### ASSIGNED TASK
Leave out every picture and set down, exactly, the lines below from the one holding "Apoyo en las actividad" up to and including the one holding "Vous aimez organiser, gérer, rédiger".

—————

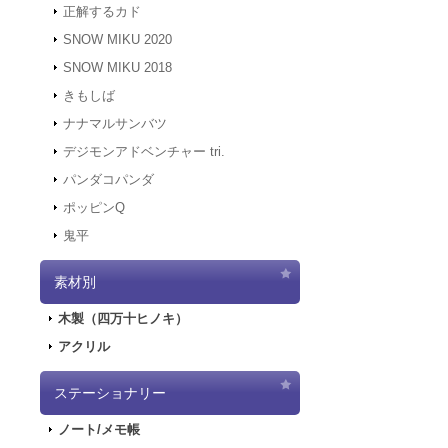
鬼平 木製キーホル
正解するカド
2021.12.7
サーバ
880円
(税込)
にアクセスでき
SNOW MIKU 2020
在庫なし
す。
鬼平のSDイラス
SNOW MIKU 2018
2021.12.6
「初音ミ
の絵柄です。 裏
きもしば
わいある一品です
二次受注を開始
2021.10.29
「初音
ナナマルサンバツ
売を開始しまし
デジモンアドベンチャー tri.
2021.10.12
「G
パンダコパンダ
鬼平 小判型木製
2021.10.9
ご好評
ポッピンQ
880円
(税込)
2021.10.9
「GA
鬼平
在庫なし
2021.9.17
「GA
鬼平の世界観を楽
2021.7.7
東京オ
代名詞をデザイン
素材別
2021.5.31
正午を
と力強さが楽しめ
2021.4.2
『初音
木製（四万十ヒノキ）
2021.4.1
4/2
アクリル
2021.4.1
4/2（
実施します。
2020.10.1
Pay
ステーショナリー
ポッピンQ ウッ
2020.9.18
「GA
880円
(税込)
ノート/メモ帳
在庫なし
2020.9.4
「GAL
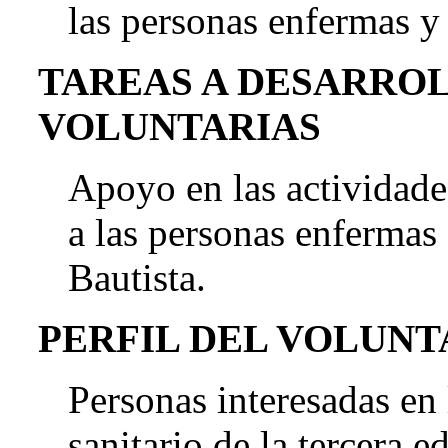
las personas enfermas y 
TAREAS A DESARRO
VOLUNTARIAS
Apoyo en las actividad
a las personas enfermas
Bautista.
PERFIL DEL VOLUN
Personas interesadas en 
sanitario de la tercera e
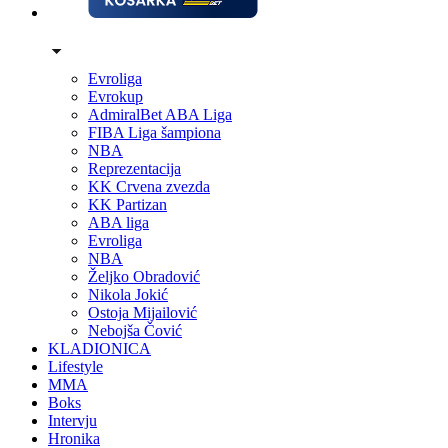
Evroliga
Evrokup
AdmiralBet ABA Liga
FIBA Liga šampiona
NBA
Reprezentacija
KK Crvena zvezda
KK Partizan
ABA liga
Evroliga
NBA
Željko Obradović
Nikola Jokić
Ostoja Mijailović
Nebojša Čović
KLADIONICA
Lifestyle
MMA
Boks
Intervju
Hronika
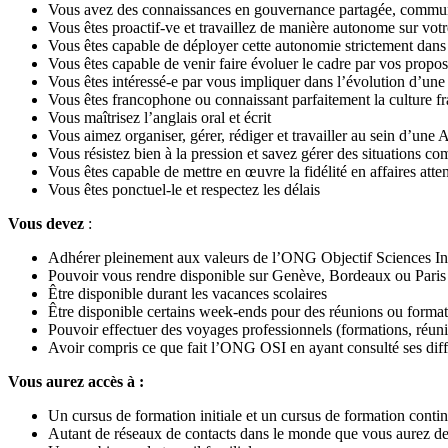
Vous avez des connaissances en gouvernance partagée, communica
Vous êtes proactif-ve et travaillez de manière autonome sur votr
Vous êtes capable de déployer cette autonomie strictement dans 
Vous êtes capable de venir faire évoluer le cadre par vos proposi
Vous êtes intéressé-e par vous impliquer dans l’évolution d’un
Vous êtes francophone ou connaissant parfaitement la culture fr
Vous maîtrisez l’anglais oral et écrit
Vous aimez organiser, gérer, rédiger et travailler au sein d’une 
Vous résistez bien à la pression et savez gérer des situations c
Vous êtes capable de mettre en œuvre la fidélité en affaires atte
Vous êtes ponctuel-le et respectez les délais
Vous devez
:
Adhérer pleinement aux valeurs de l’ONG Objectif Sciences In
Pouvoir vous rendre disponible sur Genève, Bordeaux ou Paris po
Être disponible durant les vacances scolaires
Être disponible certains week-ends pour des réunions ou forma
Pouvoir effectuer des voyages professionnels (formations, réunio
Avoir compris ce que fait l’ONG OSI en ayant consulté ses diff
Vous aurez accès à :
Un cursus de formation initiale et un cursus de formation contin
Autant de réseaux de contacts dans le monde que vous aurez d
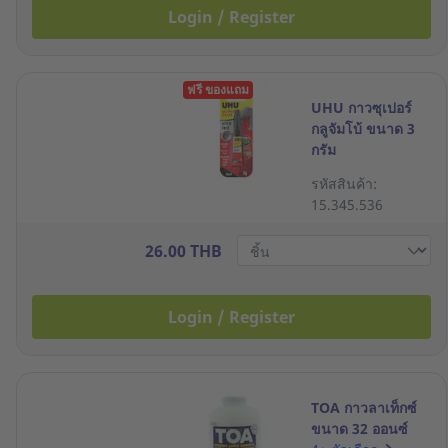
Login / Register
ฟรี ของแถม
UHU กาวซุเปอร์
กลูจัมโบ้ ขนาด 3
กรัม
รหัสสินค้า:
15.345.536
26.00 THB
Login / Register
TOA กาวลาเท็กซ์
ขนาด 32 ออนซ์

—————

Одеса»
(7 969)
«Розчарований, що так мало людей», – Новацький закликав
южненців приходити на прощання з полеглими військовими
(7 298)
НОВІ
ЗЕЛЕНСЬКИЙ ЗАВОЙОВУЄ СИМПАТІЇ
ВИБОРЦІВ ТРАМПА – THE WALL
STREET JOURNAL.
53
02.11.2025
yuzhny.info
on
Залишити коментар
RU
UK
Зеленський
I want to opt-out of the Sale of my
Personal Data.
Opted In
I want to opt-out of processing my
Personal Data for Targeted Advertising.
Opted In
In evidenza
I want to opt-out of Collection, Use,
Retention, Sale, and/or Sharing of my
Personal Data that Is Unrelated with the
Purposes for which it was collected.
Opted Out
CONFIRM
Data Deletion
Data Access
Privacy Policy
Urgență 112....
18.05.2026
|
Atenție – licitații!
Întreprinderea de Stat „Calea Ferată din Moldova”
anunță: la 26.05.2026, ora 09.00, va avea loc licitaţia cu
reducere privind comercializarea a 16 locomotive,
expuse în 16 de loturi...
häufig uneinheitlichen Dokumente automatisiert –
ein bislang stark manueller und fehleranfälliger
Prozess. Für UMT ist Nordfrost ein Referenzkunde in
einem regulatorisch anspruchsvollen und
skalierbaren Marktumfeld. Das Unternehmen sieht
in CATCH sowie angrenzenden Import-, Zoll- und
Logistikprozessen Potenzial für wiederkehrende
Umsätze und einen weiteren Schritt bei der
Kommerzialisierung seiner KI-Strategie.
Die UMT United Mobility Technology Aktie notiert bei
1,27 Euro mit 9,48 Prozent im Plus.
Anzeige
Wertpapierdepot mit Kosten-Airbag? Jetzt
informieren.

—————

### RESPONSE
Apoyo en las actividad
a las personas enfermas
Bautista.
PERFIL DEL VOLUN
Personas interesadas en 
sanitario de la tercera e
Evroliga
Evrokup
AdmiralBet ABA Liga
FIBA Liga šampiona
NBA
Reprezentacija
KK Crvena zvezda
KK Partizan
ABA liga
Evroliga
NBA
Željko Obradović
Nikola Jokić
Ostoja Mijailović
Nebojša Čović
KLADIONICA
Lifestyle
MMA
Boks
Intervju
Hronika
Vous avez des connaissances en gouvernance partagée, communica
Vous êtes proactif-ve et travaillez de manière autonome sur votr
Vous êtes capable de déployer cette autonomie strictement dans 
Vous êtes capable de venir faire évoluer le cadre par vos proposi
Vous êtes intéressé-e par vous impliquer dans l’évolution d’un
Vous êtes francophone ou connaissant parfaitement la culture fr
Vous maîtrisez l’anglais oral et écrit
Vous aimez organiser, gérer, rédiger et travailler au sein d’une 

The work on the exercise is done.